== THE DATA

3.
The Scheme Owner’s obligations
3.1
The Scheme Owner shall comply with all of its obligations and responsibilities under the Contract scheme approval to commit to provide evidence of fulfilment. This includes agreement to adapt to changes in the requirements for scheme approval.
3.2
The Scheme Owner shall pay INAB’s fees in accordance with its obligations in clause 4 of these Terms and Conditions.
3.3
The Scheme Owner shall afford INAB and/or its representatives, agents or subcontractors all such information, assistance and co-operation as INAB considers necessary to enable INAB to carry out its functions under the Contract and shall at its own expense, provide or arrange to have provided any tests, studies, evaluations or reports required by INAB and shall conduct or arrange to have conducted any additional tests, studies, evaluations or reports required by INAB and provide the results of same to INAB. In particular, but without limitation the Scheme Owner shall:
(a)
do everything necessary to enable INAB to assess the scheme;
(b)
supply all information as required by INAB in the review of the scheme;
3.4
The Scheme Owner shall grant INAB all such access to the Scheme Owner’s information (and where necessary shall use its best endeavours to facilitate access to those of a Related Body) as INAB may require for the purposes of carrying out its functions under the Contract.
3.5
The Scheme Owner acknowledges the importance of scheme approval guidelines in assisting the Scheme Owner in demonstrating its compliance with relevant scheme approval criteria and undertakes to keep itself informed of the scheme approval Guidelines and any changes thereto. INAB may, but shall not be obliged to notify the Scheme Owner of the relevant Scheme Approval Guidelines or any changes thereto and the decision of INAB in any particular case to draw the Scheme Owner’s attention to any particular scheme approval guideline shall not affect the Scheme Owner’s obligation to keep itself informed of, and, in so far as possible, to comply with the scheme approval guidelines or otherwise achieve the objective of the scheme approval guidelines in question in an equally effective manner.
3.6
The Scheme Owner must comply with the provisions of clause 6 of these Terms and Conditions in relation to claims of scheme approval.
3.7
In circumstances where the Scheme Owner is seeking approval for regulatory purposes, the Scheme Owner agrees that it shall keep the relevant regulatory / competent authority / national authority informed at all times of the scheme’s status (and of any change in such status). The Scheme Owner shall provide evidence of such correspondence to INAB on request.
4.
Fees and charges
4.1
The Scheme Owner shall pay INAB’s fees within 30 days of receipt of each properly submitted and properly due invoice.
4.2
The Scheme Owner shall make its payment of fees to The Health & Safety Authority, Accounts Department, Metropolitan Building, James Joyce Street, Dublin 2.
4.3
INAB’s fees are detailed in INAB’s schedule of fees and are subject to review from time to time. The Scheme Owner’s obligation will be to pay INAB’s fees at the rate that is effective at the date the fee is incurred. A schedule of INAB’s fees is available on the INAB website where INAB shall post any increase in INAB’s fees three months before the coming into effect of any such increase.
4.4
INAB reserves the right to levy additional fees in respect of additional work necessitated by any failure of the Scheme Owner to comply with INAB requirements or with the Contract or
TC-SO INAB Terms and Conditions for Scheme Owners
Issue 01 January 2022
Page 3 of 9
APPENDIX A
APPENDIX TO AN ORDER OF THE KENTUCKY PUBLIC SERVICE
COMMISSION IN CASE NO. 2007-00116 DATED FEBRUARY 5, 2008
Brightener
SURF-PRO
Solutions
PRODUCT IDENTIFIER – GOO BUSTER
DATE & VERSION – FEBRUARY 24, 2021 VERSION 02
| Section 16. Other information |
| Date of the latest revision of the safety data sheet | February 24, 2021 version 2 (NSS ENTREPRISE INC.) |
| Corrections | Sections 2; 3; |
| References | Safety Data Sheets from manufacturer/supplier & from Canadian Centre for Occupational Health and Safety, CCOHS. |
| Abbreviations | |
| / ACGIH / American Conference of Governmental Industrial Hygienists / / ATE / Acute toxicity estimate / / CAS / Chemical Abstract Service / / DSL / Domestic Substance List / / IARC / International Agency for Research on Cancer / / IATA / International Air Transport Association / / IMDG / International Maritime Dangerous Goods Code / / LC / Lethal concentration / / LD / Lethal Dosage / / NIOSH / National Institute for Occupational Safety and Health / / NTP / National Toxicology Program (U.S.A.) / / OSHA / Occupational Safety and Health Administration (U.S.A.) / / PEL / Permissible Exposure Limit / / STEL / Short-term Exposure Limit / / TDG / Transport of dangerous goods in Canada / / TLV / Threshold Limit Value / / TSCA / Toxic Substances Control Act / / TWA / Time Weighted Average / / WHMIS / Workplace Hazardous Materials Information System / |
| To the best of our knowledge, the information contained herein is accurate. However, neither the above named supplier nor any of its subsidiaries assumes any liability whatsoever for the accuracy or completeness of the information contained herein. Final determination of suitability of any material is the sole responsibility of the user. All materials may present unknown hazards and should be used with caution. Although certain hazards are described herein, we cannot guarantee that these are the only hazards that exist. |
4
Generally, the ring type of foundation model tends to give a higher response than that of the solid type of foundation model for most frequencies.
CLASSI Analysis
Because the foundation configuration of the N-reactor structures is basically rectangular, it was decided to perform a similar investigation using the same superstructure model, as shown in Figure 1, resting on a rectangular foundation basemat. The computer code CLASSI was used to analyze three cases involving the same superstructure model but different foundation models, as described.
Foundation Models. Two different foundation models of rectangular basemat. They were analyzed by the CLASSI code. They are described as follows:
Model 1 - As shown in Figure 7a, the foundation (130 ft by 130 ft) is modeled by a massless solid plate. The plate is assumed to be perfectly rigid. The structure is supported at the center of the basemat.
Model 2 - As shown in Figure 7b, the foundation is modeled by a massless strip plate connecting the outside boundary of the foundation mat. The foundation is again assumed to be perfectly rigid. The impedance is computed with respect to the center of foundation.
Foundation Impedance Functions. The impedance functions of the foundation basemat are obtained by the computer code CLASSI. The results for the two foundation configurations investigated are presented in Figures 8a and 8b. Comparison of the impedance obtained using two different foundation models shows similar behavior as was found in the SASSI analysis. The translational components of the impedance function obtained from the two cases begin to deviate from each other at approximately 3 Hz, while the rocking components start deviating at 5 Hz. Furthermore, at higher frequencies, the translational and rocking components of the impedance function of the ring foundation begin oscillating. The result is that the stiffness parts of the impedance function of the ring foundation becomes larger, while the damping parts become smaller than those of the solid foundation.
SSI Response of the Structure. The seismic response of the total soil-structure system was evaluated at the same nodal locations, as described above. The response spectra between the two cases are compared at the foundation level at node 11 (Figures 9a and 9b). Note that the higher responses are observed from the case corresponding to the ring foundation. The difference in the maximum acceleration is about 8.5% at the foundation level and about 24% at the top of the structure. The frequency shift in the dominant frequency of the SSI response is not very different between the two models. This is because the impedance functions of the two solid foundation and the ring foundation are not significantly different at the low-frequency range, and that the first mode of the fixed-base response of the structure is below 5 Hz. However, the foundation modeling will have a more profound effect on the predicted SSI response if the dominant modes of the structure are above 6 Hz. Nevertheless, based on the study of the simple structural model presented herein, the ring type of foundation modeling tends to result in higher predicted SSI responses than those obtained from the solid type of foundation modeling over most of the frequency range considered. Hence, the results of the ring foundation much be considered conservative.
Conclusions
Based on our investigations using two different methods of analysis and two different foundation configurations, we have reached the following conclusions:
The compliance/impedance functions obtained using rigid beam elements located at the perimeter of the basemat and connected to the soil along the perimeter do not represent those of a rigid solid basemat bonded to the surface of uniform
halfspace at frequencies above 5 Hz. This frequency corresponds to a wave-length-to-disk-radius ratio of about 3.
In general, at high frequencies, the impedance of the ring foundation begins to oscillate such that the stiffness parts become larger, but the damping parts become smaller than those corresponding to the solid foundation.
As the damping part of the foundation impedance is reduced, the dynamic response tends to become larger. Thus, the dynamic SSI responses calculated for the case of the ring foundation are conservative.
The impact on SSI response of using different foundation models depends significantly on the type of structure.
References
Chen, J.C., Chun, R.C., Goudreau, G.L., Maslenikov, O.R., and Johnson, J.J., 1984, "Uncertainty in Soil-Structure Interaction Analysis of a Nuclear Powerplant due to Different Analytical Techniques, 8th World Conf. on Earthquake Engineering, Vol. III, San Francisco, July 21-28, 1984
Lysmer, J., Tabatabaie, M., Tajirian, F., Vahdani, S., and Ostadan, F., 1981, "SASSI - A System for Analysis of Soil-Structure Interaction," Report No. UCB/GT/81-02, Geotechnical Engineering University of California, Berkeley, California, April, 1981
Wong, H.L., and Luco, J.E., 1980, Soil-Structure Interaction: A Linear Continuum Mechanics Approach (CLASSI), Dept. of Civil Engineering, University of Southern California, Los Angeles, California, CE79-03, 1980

====

→ TASK INSTRUCTIONS
Restate word for word the entries above, starting at the line with "The Scheme Owner shall make" and ending at the line with "Abbreviations | |", inclusive, and no others.

→ ANSWER TO THIS EXERCISE
The Scheme Owner shall make its payment of fees to The Health & Safety Authority, Accounts Department, Metropolitan Building, James Joyce Street, Dublin 2.
4.3
INAB’s fees are detailed in INAB’s schedule of fees and are subject to review from time to time. The Scheme Owner’s obligation will be to pay INAB’s fees at the rate that is effective at the date the fee is incurred. A schedule of INAB’s fees is available on the INAB website where INAB shall post any increase in INAB’s fees three months before the coming into effect of any such increase.
4.4
INAB reserves the right to levy additional fees in respect of additional work necessitated by any failure of the Scheme Owner to comply with INAB requirements or with the Contract or
TC-SO INAB Terms and Conditions for Scheme Owners
Issue 01 January 2022
Page 3 of 9
APPENDIX A
APPENDIX TO AN ORDER OF THE KENTUCKY PUBLIC SERVICE
COMMISSION IN CASE NO. 2007-00116 DATED FEBRUARY 5, 2008
Brightener
SURF-PRO
Solutions
PRODUCT IDENTIFIER – GOO BUSTER
DATE & VERSION – FEBRUARY 24, 2021 VERSION 02
| Section 16. Other information |
| Date of the latest revision of the safety data sheet | February 24, 2021 version 2 (NSS ENTREPRISE INC.) |
| Corrections | Sections 2; 3; |
| References | Safety Data Sheets from manufacturer/supplier & from Canadian Centre for Occupational Health and Safety, CCOHS. |
| Abbreviations | |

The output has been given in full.